Stored data entries:
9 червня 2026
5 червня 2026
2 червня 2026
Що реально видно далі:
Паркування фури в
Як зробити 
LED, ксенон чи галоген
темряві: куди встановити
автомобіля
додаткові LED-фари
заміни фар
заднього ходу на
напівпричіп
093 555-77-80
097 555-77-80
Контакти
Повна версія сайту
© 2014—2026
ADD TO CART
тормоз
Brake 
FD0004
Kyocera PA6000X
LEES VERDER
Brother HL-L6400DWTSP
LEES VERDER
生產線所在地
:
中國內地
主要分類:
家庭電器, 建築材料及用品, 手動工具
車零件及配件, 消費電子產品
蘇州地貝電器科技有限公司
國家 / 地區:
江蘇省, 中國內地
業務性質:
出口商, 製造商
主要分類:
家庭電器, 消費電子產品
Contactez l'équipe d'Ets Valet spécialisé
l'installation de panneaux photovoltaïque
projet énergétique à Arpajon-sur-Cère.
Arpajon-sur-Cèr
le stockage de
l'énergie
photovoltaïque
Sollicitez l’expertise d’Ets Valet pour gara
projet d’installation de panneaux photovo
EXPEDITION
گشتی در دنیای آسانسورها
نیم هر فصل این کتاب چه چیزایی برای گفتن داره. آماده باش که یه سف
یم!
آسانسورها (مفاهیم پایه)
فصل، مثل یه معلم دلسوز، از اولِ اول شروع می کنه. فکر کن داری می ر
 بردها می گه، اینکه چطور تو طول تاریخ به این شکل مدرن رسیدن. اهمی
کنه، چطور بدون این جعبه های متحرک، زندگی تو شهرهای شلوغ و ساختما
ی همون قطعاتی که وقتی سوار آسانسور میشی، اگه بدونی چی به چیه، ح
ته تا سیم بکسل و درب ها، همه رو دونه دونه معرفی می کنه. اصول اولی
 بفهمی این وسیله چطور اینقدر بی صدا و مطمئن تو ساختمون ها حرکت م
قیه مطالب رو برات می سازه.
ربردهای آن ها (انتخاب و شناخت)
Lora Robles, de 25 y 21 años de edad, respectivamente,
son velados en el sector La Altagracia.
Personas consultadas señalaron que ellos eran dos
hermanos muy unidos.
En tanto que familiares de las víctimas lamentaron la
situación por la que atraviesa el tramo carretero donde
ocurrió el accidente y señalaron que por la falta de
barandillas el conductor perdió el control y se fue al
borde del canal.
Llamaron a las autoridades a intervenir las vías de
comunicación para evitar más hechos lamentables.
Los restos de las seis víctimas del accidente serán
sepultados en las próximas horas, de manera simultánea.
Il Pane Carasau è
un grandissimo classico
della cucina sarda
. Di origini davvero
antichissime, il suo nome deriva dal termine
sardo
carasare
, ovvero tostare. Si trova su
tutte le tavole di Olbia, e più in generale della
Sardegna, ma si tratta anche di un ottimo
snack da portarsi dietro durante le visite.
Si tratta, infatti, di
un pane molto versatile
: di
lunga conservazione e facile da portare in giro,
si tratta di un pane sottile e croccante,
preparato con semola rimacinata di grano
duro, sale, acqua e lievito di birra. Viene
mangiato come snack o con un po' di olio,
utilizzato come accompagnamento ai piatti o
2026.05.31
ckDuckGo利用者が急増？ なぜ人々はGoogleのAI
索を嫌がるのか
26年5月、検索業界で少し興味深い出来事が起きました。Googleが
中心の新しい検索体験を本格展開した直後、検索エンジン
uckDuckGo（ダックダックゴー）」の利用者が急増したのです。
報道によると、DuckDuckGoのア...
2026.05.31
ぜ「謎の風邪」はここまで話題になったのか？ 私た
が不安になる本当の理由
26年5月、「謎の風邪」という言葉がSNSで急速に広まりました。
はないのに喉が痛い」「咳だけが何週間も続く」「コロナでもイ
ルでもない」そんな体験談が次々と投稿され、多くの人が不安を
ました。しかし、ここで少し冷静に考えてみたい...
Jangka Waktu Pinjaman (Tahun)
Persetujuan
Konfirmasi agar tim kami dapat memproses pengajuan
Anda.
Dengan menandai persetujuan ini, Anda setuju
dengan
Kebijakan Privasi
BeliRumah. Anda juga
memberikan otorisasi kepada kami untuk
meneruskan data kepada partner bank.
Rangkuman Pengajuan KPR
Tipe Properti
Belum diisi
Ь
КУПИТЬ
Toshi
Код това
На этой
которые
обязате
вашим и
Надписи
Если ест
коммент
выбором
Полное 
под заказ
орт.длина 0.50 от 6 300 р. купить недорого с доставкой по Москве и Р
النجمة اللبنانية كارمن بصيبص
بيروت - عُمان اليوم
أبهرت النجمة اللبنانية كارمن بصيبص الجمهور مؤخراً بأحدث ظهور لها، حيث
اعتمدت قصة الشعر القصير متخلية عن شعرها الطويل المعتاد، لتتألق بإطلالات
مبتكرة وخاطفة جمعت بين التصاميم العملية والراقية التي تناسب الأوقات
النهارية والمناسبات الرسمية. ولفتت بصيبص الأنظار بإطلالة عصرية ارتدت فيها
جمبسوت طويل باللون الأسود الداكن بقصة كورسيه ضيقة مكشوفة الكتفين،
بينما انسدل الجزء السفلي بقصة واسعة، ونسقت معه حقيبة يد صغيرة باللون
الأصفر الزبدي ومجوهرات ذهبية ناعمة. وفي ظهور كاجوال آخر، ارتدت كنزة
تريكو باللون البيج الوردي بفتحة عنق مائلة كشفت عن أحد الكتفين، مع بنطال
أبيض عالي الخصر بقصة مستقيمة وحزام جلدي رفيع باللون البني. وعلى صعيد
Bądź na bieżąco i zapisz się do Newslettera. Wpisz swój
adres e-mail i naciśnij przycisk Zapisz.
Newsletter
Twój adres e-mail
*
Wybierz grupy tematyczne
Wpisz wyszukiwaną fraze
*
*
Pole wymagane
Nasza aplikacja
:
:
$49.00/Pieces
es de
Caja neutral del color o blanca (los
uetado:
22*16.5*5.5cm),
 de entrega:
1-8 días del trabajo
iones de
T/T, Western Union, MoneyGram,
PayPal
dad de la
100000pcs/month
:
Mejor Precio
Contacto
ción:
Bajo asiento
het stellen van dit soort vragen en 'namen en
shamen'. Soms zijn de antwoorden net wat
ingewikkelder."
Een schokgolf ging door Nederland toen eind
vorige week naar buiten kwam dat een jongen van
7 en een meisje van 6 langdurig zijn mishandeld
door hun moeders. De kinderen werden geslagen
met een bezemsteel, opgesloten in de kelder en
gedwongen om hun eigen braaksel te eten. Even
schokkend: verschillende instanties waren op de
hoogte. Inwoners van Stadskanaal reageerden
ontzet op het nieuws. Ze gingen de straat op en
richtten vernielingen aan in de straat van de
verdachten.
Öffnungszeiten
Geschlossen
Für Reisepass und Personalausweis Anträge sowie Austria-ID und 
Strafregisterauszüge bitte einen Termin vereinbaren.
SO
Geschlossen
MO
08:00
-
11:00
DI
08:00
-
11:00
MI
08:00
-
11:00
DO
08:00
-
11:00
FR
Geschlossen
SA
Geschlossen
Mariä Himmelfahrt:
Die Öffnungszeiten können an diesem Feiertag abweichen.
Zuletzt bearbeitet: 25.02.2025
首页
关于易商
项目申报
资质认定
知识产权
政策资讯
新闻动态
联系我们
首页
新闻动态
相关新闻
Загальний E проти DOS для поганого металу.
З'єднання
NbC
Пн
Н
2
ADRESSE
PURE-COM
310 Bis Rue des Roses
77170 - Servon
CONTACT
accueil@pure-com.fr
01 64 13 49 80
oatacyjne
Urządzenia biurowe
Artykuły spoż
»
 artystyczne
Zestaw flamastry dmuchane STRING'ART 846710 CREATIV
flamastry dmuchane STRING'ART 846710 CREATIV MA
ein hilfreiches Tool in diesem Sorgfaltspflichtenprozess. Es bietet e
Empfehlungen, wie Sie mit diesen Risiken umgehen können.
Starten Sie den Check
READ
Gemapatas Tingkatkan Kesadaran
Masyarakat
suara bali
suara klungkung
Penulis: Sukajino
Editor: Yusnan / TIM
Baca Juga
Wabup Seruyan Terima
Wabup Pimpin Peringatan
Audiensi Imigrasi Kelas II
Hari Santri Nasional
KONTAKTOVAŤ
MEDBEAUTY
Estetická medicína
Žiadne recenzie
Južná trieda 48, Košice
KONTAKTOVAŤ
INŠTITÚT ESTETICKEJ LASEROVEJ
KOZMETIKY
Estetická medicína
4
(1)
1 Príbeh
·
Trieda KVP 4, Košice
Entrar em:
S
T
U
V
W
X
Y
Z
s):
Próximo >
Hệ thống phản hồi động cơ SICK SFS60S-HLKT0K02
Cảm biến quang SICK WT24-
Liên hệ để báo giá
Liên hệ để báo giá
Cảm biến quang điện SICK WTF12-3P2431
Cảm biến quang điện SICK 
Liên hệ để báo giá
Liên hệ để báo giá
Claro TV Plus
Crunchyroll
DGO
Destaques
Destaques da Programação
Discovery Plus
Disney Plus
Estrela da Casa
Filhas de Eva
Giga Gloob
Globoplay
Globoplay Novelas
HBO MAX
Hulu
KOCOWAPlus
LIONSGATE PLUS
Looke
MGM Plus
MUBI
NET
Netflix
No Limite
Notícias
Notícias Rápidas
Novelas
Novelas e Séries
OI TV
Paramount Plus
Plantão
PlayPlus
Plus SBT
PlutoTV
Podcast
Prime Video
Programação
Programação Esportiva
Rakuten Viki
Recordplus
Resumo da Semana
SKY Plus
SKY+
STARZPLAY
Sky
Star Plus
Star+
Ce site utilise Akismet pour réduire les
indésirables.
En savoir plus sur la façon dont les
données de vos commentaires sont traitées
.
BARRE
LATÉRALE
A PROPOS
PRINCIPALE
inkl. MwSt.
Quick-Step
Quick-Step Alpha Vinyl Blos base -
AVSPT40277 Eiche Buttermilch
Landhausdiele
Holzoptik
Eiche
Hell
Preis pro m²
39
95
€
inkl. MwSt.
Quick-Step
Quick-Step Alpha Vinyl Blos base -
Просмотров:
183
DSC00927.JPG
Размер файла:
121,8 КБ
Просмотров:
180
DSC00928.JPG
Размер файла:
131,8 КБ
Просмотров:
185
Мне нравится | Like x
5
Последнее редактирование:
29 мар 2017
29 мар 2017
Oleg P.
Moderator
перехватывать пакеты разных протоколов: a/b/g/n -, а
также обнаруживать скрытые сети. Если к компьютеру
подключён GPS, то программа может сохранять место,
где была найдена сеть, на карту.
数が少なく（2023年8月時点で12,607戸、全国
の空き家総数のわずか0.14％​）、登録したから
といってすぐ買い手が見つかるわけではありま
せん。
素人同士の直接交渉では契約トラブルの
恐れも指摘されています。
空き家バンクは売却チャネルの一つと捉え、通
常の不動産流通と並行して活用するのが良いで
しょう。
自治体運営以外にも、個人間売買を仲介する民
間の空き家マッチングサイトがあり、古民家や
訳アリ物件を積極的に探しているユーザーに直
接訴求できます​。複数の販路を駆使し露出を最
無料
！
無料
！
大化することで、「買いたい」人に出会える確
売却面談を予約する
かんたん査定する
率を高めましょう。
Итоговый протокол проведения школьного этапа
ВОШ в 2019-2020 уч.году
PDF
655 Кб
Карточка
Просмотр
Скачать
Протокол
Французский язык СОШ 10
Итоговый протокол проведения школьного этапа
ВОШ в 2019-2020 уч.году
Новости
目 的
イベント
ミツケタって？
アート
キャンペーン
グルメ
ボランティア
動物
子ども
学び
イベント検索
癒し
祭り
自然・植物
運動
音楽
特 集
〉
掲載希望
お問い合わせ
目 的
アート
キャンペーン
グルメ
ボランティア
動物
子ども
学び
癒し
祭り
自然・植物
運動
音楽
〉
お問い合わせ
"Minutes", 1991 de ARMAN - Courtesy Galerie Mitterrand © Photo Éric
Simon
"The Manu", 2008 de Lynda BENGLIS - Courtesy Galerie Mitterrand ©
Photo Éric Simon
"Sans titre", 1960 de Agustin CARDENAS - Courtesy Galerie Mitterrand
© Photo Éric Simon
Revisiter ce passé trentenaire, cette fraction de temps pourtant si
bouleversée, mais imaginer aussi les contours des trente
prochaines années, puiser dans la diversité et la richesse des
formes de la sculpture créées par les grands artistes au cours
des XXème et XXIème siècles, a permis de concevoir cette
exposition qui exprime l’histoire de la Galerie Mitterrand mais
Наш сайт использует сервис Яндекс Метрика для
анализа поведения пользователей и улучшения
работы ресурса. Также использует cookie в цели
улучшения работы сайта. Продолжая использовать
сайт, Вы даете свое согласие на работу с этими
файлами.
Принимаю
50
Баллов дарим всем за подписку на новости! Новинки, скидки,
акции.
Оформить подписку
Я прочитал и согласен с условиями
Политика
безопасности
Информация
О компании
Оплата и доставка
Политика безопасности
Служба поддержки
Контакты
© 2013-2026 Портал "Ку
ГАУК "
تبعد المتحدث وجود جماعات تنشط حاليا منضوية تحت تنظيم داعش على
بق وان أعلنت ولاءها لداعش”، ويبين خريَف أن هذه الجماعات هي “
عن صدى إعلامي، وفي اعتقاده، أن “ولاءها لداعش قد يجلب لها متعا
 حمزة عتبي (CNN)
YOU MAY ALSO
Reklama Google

» Required action
Copy the material word for word from its first line through the line containing "comunicación para evitar", including both of those lines.

» Reply to the task
9 червня 2026
5 червня 2026
2 червня 2026
Що реально видно далі:
Паркування фури в
Як зробити 
LED, ксенон чи галоген
темряві: куди встановити
автомобіля
додаткові LED-фари
заміни фар
заднього ходу на
напівпричіп
093 555-77-80
097 555-77-80
Контакти
Повна версія сайту
© 2014—2026
ADD TO CART
тормоз
Brake 
FD0004
Kyocera PA6000X
LEES VERDER
Brother HL-L6400DWTSP
LEES VERDER
生產線所在地
:
中國內地
主要分類:
家庭電器, 建築材料及用品, 手動工具
車零件及配件, 消費電子產品
蘇州地貝電器科技有限公司
國家 / 地區:
江蘇省, 中國內地
業務性質:
出口商, 製造商
主要分類:
家庭電器, 消費電子產品
Contactez l'équipe d'Ets Valet spécialisé
l'installation de panneaux photovoltaïque
projet énergétique à Arpajon-sur-Cère.
Arpajon-sur-Cèr
le stockage de
l'énergie
photovoltaïque
Sollicitez l’expertise d’Ets Valet pour gara
projet d’installation de panneaux photovo
EXPEDITION
گشتی در دنیای آسانسورها
نیم هر فصل این کتاب چه چیزایی برای گفتن داره. آماده باش که یه سف
یم!
آسانسورها (مفاهیم پایه)
فصل، مثل یه معلم دلسوز، از اولِ اول شروع می کنه. فکر کن داری می ر
 بردها می گه، اینکه چطور تو طول تاریخ به این شکل مدرن رسیدن. اهمی
کنه، چطور بدون این جعبه های متحرک، زندگی تو شهرهای شلوغ و ساختما
ی همون قطعاتی که وقتی سوار آسانسور میشی، اگه بدونی چی به چیه، ح
ته تا سیم بکسل و درب ها، همه رو دونه دونه معرفی می کنه. اصول اولی
 بفهمی این وسیله چطور اینقدر بی صدا و مطمئن تو ساختمون ها حرکت م
قیه مطالب رو برات می سازه.
ربردهای آن ها (انتخاب و شناخت)
Lora Robles, de 25 y 21 años de edad, respectivamente,
son velados en el sector La Altagracia.
Personas consultadas señalaron que ellos eran dos
hermanos muy unidos.
En tanto que familiares de las víctimas lamentaron la
situación por la que atraviesa el tramo carretero donde
ocurrió el accidente y señalaron que por la falta de
barandillas el conductor perdió el control y se fue al
borde del canal.
Llamaron a las autoridades a intervenir las vías de
comunicación para evitar más hechos lamentables.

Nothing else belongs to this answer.